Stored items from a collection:

[Start of section]

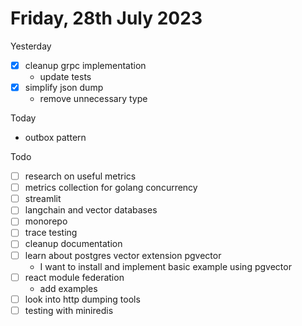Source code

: # Friday, 28th July 2023

Yesterday
- [x] cleanup grpc implementation
	- update tests
- [x] simplify json dump
	- remove unnecessary type

Today
- outbox pattern


Todo
- [ ] research on useful metrics
- [ ] metrics collection for golang concurrency
- [ ] streamlit
- [ ] langchain and vector databases
- [ ] monorepo
- [ ] trace testing
- [ ] cleanup documentation
- [ ] learn about postgres vector extension pgvector
	- I want to install and implement basic example using pgvector
- [ ] react module federation
  - add examples
- [ ] look into http dumping tools
- [ ] testing with miniredis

[End of section]

If a line in the data above contains "pgvector", return that line.

- [ ] learn about postgres vector extension pgvector
	- I want to install and implement basic example using pgvector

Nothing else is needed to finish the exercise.